_Exercise 1_
Can you reproduce the passage of the hunting outfitter thread that starts at the words "Thanks All &" and stops after "ask permission from..."?
_Exercise 2_
In the hunting outfitter thread:
(a) According to jurso's first post, which outfit seems to have the Mott area locked up?
(b) What map does HUNTNFISHND recommend picking up?
(c) In jurso's last post, what area does jurso plan to head to?
_Exercise 3_
Could you pick up the hunting outfitter thread after its last sentence and keep it going?

_Text excerpt_
________________
# Outfitter Suggestions



## jurso (Aug 8, 2006)

If one were to go to one of the Pay to Hunt outfits or ranches in and around the Mott area, which one would you choose??
Cannonball seems to have the area locked up, but if you want to go unguided, they're out of the question.
I dont mind having to have a guide, but would rather pay to have lodging and access to some quality cover, without the guide seeing what a bad shot I am.
Any suggestions????


----------



## Acemallard (Sep 30, 2003)

You don't need a outfitter.

HCW


----------



## DonC (Oct 9, 2005)

jurso said:


> If one were to go to one of the Pay to Hunt outfits or ranches in and around the Mott area, which one would you choose??
> Cannonball seems to have the area locked up, but if you want to go unguided, they're out of the question.
> I dont mind having to have a guide, but would rather pay to have lodging and access to some quality cover, without the guide seeing what a bad shot I am.
> Any suggestions????


http://www.mottnd.com/huntingfishing.htm


----------



## HUNTNFISHND (Mar 16, 2004)

Please do not support the outfitters. It is not necessary. There is plenty of private and public land to hunt on all you need to do is ask.

By supporting the outfitter industry all you will be doing is killing the tradition of hunting as we know it.

Pick up a PLOTS map when you get here or check it out online at the NDGF website. It will give you a good idea on where to start. Good luck and enjoy your time in ND.


----------



## Irish Mick (May 15, 2006)

I agree with *HuntNFish* and *Ace* Outfitters are not needed to enjoy ND. You don't pay for sex do you? Why pay to hunt?


----------



## Jiffy (Apr 22, 2005)

jurso, don't even think about it!! It is not needed!! If you can't shoot a few birds this year on your own there is no need to hunt anymore. IMO!!

Why are you even entertaining the though? Just wondering.


----------



## jurso (Aug 8, 2006)

Thanks All & Jiffy,

I hear ya on the outfitter deal guys.. Really, I do.
my plan is to head to Watford City area ( Have a Motel already lined up ) and hunt whatever Public land I can find..
Then, I plan to try to contact some of the locals on potential landowners I can ask permission from...
________________
_Supplied data_
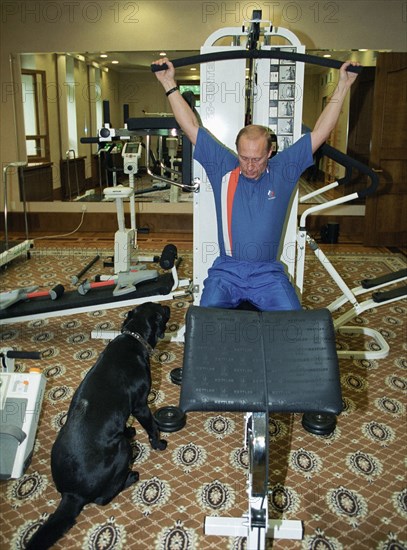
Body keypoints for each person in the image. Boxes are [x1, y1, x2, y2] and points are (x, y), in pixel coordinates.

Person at [153, 57, 360, 311]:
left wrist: (343, 85)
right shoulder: (224, 167)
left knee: (292, 324)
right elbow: (191, 126)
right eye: (244, 157)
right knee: (206, 324)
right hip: (227, 271)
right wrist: (168, 83)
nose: (249, 165)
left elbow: (319, 133)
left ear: (270, 152)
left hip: (268, 274)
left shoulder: (284, 169)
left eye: (257, 158)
________________
_Answer section 1_
Thanks All & Jiffy,

I hear ya on the outfitter deal guys.. Really, I do.
my plan is to head to Watford City area ( Have a Motel already lined up ) and hunt whatever Public land I can find..
Then, I plan to try to contact some of the locals on potential landowners I can ask permission from...

_Answer section 2_
(a) Cannonball
(b) A PLOTS map, also available online at the NDGF website
(c) The Watford City area

_Answer section 3_
My thinking is, If Watford City area (Mckenzie cty ) isnt a good area, I was going to use the outfitters( for a day or two ) as a last resort before heading back home.
Not knowing the area at all, I figure it'll be a day or so just to get the bearings on where to go etc.
That's all, just trying to make things easier is all...
I'm bringing the 22-250 and will offer the locals some coyote removal services for the option to bird hunt on the land as well.


----------



## Duck Commander (Oct 20, 2004)

Watford has a good number of pheasants this year. Head any direction and you should find some birds. South and west of town has a few more posted signs but there still is some public access. Some of the landowners should let a guy in if your willing to knock on doors. Don't be afraid to hunt some of the badlands areas either, they hold plenty of roosters, Badland roosters as we call them. Hard walking but they are there. Good luck. Also don't be afraid to hunt up along the lake shore, lots of cover with the low water.


----------



## njsimonson (Sep 24, 2002)

> my plan is to head to Watford City area ( Have a Motel already lined up ) and hunt whatever Public land I can find..


This year on opener, the WC area showcased the LEAST AMOUNT of posted land I have ever seen in that area in the last five years. You really should have no problem finding land to hunt, and no problem with birds. There's not much for PLOTS, (head more toward Alex to find open PLOTS) but a large amount of unposted land.

Good luck, I think you'll enjoy Watford City!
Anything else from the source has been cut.